Em 25 anos de incansável Magistério, foram delineados com firmeza as características desta vocação espiritual que se deve encarnar em orientações políticas coerentes. “O Papa dos direitos do homem”: é em cada campo que João Paulo II mostrou que estes direitos são indivisíveis, e que a liberdade religiosa é a pedra angular da unidade orgânica destes direitos. Ele recordou que a importância política dos direitos do homem encontra a sua orientação, o seu eixo na liberdade religiosa que transforma estes direitos em deveres em relação a Deus. Já onde a cultura européia procura ainda a articulação fundamental entre direitos do homem e deveres em relação a Deus, o Papa retoma a intuição do Concílio Vaticano II para lembrar à Europa que a promoção da liberdade religiosa, valor principal na história do continente, é o ponto decisivo de mediação. Não podem haver direitos humanos sem o dever para o homem de ser realmente livre diante de Deus e para Deus. Neste sentido, a Europa, através de sua influência cultural e a sua ação política, continuar a testemunhar a sua vocação espiritual.
esta reflexão fundamental, desenvolvida após o célebre discurso de 1980 à Unesco, é integrada à exortação à esperança, cujo vértice é dado da carta pós sinodal “Ecclesia in Europa” (junho 2003): “ Sê vigilante e consolida o que resta...” (Ap 3,2). As nossas comunidades eclesiais (...) têm necessidade, também elas, de ser novamente a voz dos Apóstolos que as convida à conversão, que as estimula a lançar-se com audácia sobre as novas estradas, que as chama a empenhar-se na grande obra da “Nova Evangelização”. É assim que Jesus Cristo chama as nossas Igrejas na Europa à conversão, e tornar-se-ão então, com o Senhor e pela força de sua presença, portadora de esperança para a humanidade” ( n 23).
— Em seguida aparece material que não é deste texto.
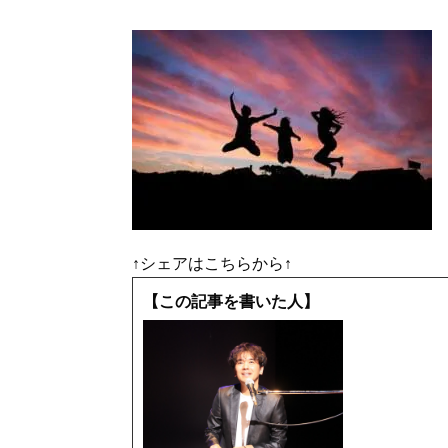
↑シェアはこちらから↑
【この記事を書いた人】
João Paulo II saca a força e ímpeto de sua esperança do texto do Apocalipse que constitui a trama espiritual deste eixo.
A lembrança mais significativa do apelo lançado por João Paulo II à Europa em todo o seu Pontificado é talvez o discurso que pronunciou em Santiago de Compostela, em 1982: “Eu, Bispo de Roma, e Pastor da Igreja Universal..., dirijo a ti, velha Europa, um grito pleno de amor: Reencontre a tua origem. Seja si mesma. Redescubra as tuas origens. Reaviva as tuas raízes...Tu podes ser ainda um farol de civilidade e uma inspiração de progresso para o mundo. Os outros continentes te olham e esperam também de ti a resposta que São Tiago deu a Cristo: “ Sim eu posso”’.